The currencies of Puerto Rico followed the development of the island closely. It was granted the use of both Spain and the United Stated because it was a colony of both countries. Puerto Rico had its own gold, but by the 16th century, the archipelago was running out of it. And because of this, a shipment of gold from the Viceroyalty of New Spain was sent to the island to provide economic support. This was called the Situado Mexicano. Unfortunately, the shipment wouldn’t arrive often and with the lack of commercial prosperity, plus natural conditions and disasters, multiplying the costs of maintaining haciendas damaged by hurricanes the economy suffered.
By 1766 Puerto Rico began producing banknotes becoming the first colony to print 8 real banknotes in the Spanish Empire which put them ahead of Cuba, Hispaniola and Spain by two decades. These banknotes were used throughout the island while waiting for the situado to be shipped. When it arrived, the banknotes were paid back to the Spanish Crown.

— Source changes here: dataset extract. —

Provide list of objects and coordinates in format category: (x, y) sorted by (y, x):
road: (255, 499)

During the 19th century, the situado was discontinued because of Mexico gaining their independence from Spain, which created an economic crisis. The Colonial Governor in office, Salvador Melendez Bruna, ordered the issue of provincial banknotes, which created the Puerto Rican peso, but sometime after 1815, the notes were no longer printed. During the 1860’s and 1870’s the banknotes reemerged and on February 1, 1890, the Banco Espanol de Puerto Rico was inaugurated and began issuing banknotes. By 1895, a Royal Decree ordered the production of provincial peso coins.
With the end of the Spanish-American War on August 13, 1898, Banco Espanol de Puerto Rico was renamed Bank of Porto Rico and issued bills equivalent to the United States dollar, creating the Puerto Rican dollar. After 1913, Puerto Rico’s economy and monetary system was fully integrated into the United States’ economic and monetary system. There was even a quarter coin designed with Fort San Felipe del Morro on the face of the coin.

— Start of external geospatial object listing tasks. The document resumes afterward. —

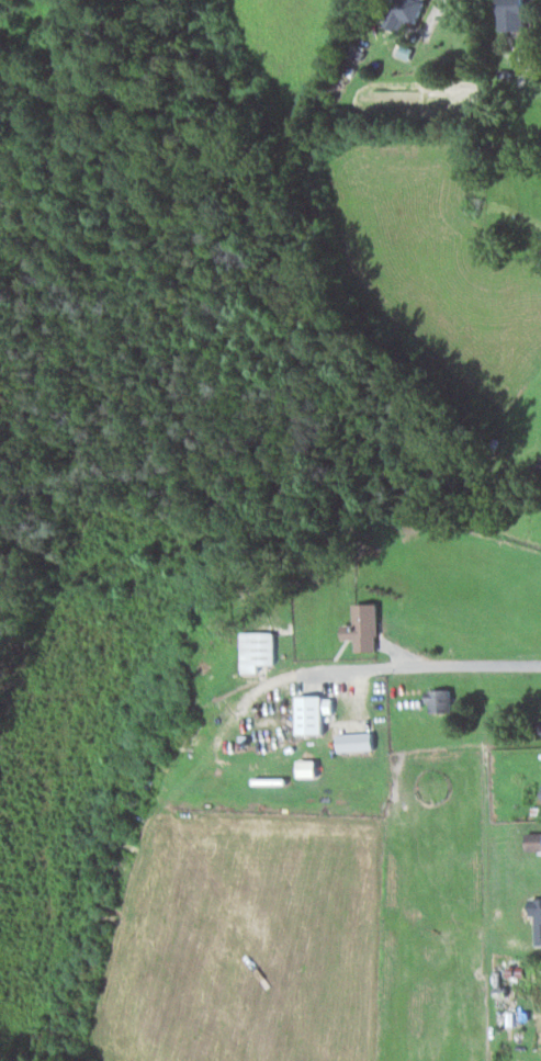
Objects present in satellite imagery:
building: (412, 12)
building: (516, 15)
building: (366, 626)
building: (260, 649)
road: (393, 664)
building: (443, 698)
building: (317, 712)
building: (360, 740)
building: (312, 767)
building: (535, 840)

Banknotes valorized in millions continued in circulation, thus a collect was ordered and held between January 16 – 24, 1916. The remaining bills, with an estimated value of $14,872 were taken out of circulation nine years later by the Puerto Rico Commercial Bank. Objects from Puerto Rico are constantly featured in specialized magazines, in both national and international distribution. Unfortunately, the Puerto Rican dollars that were collected by the government, were burned between January 16 – 24, 1925, drastically reducing the amount of surviving notes from the Bank of Puerto Rico. The Great Depression reduced their number further, since necessity prevented the collection of pesos in large denominations. Less than five exemplars are known to exist of the 100 and 200 peso banknotes issued by El Banco Espanol de Puerto Rico and the 5 and 50 dollars Series F bills published by the Bank of Puerto Rico.
On July 10, 2005, the Liberty Dollar of Puerto Rico was introduced. Silver ounces began circulating on October 8, 2005, marking the first time that a silver coin was distributed in more than a century. In December, 2007, the United States Congress approved a measure that included the Commonwealth of Puerto Rico, Washington, D.C. and several non-autonomous territories including American Samoa, Guam and United States Virgin Islands in the 50 State Quarters program. Both commonwealths and territories were excluded from the original program approved in 1998, which was followed by almost ten years of lobbying before they were included. The design on these coins was expected to feature the same George Washington image found in the obverse of the original issues, while the reverse would depict illustrations of something characteristic to that location. The Secretary of Treasury approved the design on July 31, 2008. The coins were issued, as well as “proof coins” and 90% silver special issues. The Puerto Rico coin was the second release in 2009.